- _Problem_
Pull out every line in the records below that contains the string "Hili". Treat uppercase and lowercase as different when matching.

- _Records shown_
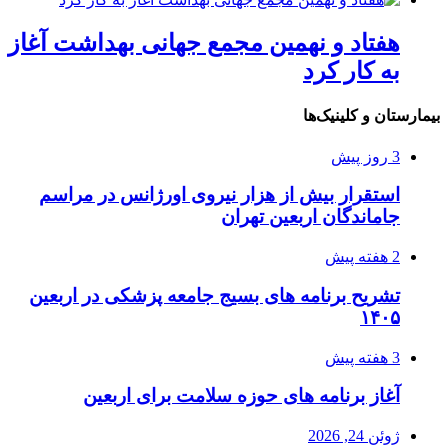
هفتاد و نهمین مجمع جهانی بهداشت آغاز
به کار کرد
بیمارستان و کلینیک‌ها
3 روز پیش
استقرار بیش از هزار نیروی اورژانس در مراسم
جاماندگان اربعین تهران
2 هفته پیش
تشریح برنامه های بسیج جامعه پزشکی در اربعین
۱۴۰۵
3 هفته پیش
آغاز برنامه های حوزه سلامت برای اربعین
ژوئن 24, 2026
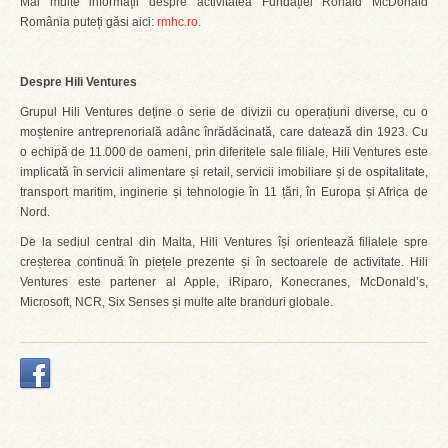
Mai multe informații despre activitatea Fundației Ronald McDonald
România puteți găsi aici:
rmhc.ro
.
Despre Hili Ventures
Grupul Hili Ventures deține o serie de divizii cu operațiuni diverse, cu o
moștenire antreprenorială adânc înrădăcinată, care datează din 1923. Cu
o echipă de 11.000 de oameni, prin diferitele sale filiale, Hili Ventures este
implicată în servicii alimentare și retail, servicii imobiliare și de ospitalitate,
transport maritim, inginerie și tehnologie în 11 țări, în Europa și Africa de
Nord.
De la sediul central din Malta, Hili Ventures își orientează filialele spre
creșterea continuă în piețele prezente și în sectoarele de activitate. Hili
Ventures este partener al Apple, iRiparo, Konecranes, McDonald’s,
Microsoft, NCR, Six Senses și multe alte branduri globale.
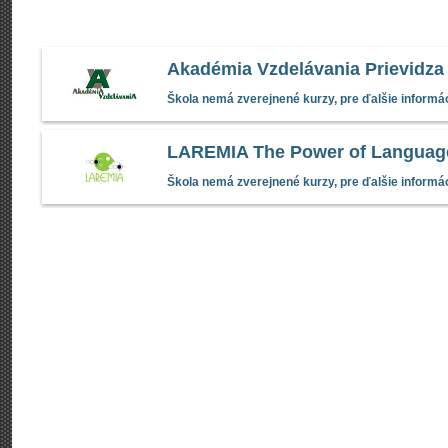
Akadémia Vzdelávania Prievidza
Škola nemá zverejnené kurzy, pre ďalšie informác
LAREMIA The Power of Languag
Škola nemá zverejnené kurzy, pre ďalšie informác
...
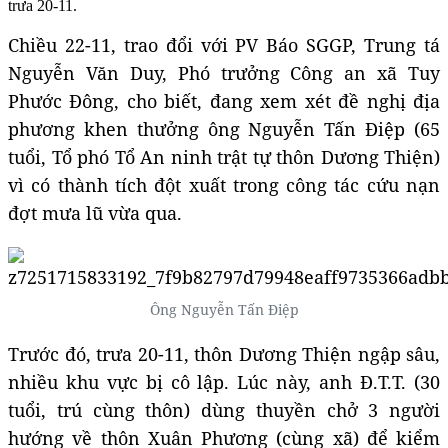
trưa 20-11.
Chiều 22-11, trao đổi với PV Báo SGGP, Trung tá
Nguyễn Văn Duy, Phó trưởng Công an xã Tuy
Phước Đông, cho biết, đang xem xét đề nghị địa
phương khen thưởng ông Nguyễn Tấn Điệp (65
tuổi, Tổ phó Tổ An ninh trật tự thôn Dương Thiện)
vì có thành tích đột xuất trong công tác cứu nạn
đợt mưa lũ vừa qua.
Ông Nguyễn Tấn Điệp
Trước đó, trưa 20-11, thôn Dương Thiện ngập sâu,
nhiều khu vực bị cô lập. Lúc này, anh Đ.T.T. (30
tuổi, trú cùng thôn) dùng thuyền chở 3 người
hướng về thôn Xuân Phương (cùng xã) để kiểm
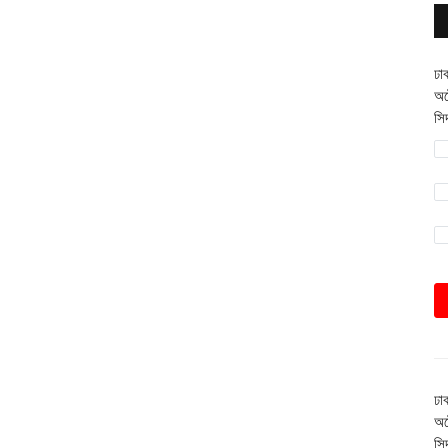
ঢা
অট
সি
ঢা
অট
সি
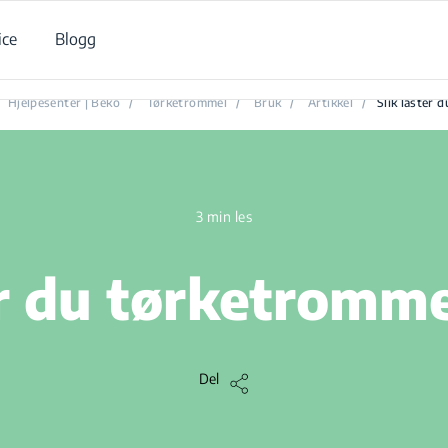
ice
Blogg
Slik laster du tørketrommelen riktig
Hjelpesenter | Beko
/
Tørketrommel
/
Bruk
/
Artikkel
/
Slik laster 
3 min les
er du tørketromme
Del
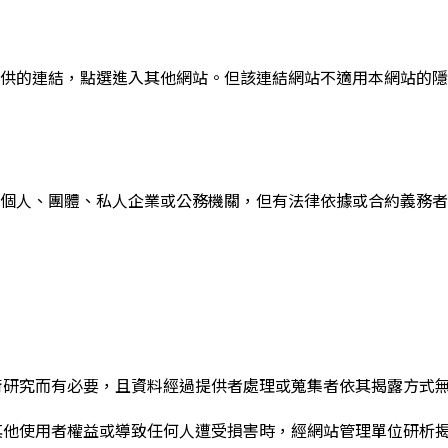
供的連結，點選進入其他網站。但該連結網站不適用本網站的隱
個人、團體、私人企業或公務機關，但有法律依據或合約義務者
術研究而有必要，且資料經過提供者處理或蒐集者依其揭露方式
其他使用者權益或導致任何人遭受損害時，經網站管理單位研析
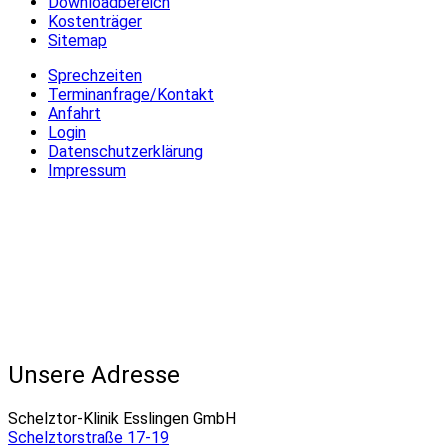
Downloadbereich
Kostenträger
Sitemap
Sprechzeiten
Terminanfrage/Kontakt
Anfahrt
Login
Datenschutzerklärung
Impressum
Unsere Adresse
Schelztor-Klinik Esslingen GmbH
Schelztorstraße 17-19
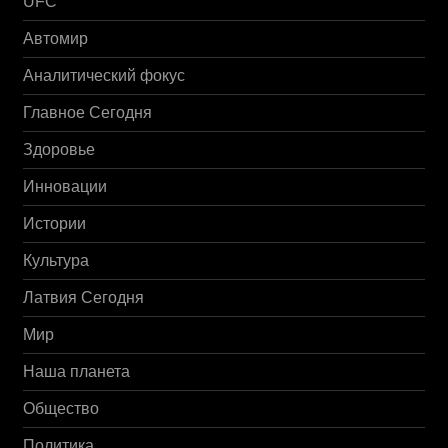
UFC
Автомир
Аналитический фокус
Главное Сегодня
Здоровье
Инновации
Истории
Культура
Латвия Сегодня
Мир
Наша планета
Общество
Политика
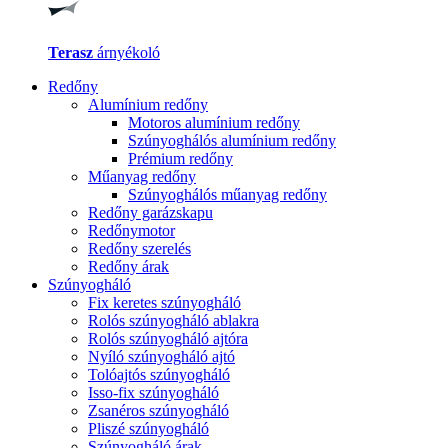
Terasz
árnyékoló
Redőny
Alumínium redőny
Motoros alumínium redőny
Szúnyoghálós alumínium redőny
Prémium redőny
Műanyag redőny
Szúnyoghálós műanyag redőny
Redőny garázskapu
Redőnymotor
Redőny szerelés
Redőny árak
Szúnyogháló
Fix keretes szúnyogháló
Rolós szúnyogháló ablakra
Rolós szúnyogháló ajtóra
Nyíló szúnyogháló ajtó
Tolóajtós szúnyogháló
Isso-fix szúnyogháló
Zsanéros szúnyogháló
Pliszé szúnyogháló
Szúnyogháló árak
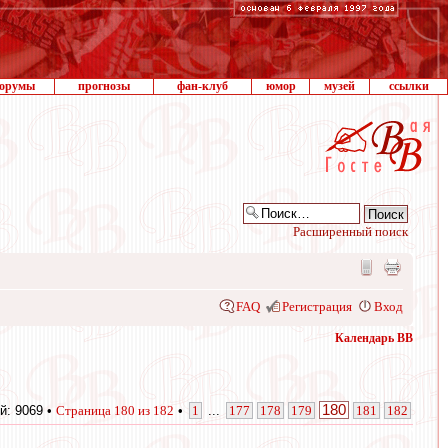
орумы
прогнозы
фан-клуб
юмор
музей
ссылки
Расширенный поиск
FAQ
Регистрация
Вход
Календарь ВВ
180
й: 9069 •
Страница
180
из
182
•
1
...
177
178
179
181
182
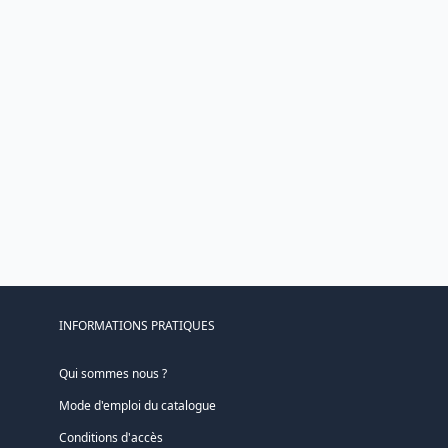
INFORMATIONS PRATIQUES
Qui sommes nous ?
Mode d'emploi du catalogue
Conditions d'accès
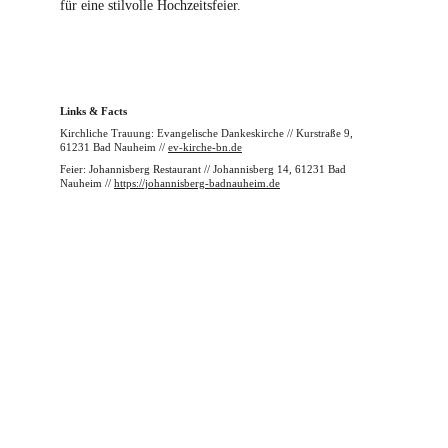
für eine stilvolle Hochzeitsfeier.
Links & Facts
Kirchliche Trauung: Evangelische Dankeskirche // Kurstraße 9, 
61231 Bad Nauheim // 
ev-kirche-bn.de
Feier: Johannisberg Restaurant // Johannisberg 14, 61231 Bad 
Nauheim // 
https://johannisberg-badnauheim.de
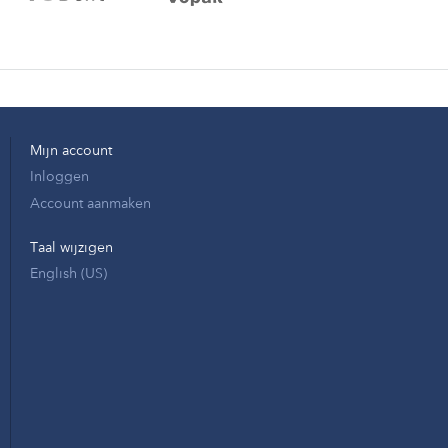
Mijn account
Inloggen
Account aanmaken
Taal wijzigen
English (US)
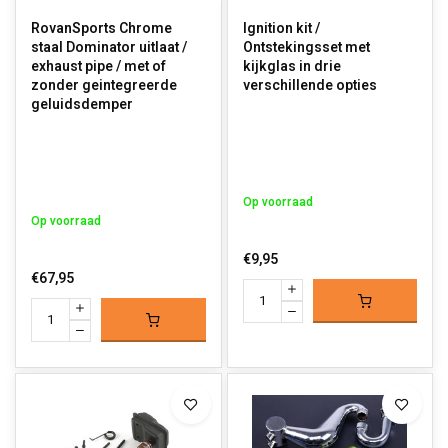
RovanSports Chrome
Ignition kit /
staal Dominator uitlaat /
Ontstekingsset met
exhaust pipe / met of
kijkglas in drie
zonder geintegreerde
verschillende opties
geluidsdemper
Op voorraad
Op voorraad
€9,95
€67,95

- _Solution to this problem_
Despre Hili Ventures
Grupul Hili Ventures deține o serie de divizii cu operațiuni diverse, cu o
o echipă de 11.000 de oameni, prin diferitele sale filiale, Hili Ventures este
De la sediul central din Malta, Hili Ventures își orientează filialele spre
creșterea continuă în piețele prezente și în sectoarele de activitate. Hili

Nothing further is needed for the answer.